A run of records
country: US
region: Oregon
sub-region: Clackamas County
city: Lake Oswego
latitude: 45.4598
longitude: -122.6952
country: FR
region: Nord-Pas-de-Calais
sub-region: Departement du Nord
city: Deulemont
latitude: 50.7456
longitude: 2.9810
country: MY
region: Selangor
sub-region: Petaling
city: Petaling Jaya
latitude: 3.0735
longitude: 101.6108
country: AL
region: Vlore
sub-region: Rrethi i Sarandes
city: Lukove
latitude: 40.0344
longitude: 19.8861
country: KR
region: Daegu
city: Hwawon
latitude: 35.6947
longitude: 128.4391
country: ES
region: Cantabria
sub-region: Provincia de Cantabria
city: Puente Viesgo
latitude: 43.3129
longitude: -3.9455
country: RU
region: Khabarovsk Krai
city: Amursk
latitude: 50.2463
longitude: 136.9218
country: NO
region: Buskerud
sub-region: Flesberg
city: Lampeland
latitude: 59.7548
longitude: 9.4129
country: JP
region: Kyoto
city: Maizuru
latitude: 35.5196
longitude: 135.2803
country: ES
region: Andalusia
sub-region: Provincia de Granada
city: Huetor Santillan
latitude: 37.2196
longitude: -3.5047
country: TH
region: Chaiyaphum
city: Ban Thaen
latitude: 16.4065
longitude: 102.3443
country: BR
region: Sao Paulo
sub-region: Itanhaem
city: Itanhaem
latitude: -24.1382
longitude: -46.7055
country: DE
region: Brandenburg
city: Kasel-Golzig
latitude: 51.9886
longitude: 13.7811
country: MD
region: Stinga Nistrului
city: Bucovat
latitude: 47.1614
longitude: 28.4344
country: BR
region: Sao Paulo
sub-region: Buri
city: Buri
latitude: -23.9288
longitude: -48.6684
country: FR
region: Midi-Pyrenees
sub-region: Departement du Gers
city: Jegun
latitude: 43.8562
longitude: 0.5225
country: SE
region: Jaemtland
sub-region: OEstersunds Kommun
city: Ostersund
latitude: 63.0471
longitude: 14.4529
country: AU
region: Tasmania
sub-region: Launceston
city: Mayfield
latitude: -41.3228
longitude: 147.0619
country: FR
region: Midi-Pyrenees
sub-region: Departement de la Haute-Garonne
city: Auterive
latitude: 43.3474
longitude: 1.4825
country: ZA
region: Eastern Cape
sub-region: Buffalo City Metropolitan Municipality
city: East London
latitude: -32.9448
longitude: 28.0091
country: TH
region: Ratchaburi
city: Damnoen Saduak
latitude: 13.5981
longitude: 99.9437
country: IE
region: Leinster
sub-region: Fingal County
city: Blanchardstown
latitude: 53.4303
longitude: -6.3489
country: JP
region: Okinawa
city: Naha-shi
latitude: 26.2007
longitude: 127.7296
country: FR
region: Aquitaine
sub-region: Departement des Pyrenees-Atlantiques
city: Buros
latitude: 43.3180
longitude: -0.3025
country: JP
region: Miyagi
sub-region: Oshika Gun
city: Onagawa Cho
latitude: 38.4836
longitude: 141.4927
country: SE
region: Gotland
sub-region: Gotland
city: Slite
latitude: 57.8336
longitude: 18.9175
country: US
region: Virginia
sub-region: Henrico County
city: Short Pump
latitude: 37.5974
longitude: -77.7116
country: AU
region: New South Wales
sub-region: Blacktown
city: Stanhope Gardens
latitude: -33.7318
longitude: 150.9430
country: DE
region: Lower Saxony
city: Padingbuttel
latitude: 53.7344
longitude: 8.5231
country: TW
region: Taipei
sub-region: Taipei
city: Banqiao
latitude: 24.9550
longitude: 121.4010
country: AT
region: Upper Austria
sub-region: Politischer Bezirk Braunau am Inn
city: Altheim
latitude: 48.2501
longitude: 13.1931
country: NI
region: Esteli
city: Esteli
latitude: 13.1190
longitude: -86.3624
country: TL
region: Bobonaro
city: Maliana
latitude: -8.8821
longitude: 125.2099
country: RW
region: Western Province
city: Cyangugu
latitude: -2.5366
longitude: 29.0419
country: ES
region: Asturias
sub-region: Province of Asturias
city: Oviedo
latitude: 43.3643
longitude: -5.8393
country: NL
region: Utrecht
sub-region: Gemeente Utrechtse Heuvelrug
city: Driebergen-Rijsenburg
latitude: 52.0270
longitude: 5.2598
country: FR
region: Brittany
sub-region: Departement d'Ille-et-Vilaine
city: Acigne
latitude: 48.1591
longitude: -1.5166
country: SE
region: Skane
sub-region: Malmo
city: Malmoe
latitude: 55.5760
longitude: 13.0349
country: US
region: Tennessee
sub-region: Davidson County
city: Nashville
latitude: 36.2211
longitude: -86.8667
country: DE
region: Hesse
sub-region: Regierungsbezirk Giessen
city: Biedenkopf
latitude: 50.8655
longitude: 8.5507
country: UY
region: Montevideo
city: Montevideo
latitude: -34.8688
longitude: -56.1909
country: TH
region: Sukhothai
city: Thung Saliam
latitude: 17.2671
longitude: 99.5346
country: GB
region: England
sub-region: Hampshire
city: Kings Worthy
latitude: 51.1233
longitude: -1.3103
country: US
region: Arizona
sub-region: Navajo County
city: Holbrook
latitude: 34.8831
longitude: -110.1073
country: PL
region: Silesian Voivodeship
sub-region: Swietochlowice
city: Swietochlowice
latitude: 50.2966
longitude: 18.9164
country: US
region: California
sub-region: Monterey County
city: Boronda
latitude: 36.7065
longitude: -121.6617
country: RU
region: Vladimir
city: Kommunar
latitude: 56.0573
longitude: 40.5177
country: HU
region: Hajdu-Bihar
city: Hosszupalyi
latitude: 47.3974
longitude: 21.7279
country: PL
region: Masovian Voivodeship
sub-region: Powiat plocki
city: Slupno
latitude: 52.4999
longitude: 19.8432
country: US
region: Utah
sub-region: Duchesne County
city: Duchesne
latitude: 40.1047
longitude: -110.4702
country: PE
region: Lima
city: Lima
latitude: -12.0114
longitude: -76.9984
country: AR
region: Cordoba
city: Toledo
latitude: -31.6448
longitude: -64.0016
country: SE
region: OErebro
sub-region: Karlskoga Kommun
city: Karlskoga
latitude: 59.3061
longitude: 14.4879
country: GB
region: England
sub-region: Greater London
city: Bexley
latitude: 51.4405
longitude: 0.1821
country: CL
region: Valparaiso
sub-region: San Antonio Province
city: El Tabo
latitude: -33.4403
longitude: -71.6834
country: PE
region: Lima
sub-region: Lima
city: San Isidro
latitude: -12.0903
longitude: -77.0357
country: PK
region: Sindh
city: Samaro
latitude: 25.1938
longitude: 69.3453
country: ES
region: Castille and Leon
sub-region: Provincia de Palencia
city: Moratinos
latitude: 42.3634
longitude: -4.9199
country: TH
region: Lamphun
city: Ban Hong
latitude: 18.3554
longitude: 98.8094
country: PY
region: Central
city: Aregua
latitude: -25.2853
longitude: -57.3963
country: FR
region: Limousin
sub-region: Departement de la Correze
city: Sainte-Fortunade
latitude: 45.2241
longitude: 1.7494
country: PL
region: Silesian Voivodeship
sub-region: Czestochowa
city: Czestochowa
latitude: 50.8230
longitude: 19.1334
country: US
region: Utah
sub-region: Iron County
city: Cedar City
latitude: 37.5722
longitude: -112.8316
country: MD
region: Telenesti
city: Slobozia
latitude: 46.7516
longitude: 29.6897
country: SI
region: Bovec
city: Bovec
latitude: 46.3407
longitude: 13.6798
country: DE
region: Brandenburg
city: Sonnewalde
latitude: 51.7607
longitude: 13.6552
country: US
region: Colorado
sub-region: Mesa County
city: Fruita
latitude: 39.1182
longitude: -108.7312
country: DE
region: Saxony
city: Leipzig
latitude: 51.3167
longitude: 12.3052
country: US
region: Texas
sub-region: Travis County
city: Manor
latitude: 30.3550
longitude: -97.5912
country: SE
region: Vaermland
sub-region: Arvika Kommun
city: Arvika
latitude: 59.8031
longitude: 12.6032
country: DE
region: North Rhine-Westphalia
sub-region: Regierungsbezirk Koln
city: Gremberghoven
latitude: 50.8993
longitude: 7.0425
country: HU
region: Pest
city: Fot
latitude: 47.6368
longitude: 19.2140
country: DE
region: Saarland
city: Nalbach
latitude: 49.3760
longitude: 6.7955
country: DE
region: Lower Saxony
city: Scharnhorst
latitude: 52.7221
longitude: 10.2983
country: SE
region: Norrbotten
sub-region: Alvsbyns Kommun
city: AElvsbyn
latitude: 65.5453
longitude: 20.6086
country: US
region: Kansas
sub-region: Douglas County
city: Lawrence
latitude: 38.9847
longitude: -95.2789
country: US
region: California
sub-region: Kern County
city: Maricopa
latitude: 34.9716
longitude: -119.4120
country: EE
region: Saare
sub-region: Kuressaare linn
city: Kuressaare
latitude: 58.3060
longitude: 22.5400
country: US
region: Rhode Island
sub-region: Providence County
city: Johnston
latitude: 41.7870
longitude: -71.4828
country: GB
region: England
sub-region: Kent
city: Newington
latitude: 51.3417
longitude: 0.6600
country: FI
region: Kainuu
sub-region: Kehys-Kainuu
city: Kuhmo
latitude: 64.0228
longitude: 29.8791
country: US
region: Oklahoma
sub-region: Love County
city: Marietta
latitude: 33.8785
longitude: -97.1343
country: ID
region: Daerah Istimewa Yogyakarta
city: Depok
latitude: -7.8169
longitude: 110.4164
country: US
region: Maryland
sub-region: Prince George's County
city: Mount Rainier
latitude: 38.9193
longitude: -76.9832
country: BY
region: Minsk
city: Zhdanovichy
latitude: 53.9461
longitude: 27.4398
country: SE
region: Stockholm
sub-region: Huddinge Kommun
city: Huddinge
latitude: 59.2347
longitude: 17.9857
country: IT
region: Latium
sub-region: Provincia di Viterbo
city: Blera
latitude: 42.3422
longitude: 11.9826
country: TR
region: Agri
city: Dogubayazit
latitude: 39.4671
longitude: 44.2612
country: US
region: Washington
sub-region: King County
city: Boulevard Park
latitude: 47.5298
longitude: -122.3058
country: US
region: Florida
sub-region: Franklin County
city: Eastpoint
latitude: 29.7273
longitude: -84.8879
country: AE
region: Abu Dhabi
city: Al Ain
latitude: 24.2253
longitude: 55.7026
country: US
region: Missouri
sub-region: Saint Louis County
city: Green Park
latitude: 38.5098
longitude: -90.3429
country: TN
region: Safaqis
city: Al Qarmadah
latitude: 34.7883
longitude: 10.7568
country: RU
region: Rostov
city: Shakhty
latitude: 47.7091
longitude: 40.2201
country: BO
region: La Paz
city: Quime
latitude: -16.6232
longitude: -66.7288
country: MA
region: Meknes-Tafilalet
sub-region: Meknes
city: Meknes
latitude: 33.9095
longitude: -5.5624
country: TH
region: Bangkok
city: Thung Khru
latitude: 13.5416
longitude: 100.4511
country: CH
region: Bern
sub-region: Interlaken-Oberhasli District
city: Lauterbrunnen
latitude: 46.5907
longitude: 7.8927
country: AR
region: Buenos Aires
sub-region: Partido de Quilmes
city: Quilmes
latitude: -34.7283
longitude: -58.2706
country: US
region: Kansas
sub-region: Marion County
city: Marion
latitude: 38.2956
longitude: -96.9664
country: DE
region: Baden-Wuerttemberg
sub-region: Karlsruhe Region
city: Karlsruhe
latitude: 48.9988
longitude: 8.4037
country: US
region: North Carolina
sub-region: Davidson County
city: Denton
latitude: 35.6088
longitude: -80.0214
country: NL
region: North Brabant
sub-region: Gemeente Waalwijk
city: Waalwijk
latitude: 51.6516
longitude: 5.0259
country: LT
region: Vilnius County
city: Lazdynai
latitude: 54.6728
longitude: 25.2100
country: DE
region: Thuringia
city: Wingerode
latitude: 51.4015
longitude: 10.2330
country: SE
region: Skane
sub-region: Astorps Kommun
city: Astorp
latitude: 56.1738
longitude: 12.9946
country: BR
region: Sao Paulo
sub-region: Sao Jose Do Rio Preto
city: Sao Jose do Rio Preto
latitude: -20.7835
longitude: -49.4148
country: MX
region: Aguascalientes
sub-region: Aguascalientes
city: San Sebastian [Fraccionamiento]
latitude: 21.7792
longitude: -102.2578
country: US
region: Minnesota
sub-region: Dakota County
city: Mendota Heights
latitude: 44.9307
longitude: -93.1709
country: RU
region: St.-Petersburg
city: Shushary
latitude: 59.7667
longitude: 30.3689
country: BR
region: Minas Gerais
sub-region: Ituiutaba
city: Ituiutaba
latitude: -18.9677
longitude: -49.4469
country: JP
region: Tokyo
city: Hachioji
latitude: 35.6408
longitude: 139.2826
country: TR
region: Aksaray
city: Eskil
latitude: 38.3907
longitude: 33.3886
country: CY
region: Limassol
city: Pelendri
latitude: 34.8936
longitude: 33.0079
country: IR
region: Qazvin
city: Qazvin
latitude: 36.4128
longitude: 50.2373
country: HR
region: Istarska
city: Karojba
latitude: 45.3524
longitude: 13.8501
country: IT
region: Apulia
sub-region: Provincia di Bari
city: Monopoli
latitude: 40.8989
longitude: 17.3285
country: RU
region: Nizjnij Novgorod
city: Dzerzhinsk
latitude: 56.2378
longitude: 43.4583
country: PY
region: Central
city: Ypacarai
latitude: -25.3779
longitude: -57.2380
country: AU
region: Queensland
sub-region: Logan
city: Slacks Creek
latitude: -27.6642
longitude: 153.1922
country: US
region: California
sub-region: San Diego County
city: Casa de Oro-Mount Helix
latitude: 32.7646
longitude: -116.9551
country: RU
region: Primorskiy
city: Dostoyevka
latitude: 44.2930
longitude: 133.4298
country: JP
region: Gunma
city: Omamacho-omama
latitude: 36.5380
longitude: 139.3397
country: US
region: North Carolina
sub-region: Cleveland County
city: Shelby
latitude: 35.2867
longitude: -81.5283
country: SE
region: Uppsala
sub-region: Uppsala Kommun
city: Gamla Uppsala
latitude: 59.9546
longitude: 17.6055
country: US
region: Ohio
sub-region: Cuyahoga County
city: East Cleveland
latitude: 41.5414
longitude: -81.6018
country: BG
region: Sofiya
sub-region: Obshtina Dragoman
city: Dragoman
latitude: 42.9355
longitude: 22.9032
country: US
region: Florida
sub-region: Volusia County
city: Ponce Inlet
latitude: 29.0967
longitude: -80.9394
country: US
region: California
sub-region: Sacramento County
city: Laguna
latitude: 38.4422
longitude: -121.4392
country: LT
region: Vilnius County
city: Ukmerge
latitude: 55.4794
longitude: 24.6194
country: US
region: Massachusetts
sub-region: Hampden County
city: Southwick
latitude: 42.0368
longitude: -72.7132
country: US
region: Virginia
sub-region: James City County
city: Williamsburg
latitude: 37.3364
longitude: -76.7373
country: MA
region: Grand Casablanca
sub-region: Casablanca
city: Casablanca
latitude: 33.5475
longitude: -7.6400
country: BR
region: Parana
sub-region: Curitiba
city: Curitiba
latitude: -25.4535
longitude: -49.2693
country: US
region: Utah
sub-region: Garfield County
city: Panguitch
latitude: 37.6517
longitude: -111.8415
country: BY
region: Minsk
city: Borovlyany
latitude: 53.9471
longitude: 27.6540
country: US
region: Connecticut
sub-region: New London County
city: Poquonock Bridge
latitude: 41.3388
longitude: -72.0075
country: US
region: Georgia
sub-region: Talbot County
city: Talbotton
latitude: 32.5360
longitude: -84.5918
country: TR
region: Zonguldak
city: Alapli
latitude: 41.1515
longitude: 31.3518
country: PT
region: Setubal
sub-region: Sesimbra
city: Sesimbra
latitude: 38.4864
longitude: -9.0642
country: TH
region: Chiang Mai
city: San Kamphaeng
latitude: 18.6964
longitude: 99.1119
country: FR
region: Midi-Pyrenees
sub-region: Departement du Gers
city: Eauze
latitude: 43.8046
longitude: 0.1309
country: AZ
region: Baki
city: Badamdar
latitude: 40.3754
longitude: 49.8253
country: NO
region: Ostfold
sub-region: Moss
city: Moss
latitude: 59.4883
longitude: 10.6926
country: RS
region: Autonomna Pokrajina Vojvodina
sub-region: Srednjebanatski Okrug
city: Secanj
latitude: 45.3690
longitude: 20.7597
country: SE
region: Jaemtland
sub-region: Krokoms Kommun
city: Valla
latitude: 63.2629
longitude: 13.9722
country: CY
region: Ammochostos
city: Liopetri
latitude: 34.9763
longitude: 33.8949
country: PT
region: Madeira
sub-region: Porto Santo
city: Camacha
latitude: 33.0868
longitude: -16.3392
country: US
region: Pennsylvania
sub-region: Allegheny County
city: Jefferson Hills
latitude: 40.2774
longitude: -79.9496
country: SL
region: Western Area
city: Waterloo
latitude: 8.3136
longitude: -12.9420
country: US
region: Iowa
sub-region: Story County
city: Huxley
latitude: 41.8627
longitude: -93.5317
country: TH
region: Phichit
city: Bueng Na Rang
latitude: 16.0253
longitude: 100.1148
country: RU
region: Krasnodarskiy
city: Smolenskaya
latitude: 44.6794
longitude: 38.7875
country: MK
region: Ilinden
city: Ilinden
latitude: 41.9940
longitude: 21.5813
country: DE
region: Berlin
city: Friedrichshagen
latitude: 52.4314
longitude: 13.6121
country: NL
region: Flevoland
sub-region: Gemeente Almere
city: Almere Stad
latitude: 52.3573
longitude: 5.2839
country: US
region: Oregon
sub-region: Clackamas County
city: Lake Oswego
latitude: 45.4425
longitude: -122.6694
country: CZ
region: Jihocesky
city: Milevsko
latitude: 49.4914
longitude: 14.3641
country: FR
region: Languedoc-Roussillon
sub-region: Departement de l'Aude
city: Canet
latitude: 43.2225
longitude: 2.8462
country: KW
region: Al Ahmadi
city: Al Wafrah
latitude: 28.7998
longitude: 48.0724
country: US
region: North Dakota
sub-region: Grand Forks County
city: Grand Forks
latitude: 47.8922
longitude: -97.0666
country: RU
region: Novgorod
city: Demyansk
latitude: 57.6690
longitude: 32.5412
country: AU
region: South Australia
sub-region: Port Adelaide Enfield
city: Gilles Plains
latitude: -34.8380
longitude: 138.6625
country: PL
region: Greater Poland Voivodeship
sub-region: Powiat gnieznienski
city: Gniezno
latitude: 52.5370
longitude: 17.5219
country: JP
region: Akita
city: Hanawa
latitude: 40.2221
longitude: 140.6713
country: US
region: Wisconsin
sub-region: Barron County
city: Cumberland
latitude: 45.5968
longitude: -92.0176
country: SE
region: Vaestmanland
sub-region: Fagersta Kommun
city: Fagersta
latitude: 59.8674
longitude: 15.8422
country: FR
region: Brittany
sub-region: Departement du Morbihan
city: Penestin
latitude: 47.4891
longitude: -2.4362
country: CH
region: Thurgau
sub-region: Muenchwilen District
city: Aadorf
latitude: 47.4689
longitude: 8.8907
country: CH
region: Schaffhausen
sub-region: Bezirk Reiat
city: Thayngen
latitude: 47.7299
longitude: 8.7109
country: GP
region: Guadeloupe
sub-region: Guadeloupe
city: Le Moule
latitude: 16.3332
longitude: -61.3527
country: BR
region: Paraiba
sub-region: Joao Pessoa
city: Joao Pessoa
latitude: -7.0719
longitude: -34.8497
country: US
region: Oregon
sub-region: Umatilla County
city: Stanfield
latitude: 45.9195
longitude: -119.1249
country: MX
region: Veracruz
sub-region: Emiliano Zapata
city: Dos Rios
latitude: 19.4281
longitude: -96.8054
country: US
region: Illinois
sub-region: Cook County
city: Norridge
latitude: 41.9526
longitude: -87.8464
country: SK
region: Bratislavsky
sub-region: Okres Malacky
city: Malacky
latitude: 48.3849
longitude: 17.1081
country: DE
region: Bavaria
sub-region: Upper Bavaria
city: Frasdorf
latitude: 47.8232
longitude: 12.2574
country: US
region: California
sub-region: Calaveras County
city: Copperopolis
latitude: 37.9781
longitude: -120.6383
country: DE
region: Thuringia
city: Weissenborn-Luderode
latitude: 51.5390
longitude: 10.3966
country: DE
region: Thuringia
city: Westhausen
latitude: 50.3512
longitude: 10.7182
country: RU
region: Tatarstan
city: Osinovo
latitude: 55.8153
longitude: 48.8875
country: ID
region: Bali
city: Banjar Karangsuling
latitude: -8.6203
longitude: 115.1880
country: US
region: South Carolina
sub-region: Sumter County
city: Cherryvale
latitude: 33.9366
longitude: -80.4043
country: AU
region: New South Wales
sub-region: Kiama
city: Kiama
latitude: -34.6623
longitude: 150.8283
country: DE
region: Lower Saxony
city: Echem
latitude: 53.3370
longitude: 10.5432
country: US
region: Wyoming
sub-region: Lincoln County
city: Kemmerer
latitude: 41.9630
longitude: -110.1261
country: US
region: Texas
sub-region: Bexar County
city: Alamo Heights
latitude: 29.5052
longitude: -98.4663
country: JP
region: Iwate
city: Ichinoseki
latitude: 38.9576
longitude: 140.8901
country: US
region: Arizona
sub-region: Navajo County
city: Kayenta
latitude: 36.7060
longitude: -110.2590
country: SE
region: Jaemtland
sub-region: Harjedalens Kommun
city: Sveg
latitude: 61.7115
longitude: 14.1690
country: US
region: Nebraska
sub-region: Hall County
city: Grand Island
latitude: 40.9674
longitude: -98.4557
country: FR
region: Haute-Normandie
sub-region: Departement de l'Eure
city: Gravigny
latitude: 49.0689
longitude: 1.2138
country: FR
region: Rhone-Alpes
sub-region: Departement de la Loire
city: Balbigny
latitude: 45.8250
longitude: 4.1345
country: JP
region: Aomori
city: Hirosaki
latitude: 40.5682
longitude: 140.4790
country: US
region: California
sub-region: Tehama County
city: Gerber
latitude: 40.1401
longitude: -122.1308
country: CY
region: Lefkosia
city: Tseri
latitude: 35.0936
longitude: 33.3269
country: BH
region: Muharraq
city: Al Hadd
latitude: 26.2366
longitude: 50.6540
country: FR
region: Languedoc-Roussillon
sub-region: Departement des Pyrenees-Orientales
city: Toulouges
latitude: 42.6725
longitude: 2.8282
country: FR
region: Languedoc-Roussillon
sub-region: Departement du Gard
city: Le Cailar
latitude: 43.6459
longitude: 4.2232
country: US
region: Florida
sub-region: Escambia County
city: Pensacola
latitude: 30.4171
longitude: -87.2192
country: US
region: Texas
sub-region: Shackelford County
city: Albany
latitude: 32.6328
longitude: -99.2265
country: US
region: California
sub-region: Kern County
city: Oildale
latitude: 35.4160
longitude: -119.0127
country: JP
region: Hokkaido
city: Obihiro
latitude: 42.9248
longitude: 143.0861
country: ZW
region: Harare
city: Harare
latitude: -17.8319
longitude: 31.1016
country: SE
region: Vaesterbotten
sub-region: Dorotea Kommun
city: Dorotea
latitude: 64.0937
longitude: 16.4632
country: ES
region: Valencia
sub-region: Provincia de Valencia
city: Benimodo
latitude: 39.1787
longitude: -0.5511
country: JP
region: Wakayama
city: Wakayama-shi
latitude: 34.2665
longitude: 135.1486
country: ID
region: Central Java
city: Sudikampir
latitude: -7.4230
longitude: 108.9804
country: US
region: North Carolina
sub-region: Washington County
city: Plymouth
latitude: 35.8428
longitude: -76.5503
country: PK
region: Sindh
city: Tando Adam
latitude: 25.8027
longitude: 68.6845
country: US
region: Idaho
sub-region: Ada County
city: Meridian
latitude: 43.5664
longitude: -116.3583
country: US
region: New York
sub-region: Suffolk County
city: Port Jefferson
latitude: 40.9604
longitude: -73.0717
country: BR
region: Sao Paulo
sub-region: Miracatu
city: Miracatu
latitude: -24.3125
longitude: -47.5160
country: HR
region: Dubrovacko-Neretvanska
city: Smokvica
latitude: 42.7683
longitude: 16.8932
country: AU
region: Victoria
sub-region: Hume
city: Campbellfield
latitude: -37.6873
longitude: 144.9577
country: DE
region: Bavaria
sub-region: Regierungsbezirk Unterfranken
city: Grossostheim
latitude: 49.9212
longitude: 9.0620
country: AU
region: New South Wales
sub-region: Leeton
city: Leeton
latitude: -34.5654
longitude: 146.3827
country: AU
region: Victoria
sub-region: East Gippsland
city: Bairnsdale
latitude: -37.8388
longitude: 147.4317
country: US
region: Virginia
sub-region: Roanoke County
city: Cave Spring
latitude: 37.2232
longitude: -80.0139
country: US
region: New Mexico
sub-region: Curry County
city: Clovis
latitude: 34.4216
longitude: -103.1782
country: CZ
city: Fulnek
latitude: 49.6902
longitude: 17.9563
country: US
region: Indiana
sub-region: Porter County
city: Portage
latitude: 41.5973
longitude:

**Exercise requirements:**
Quote the records from the line with "city: Ostersund" up to and including the line with "region: Eastern Cape", changing nothing.

**Answer to this problem:**
city: Ostersund
latitude: 63.0471
longitude: 14.4529
country: AU
region: Tasmania
sub-region: Launceston
city: Mayfield
latitude: -41.3228
longitude: 147.0619
country: FR
region: Midi-Pyrenees
sub-region: Departement de la Haute-Garonne
city: Auterive
latitude: 43.3474
longitude: 1.4825
country: ZA
region: Eastern Cape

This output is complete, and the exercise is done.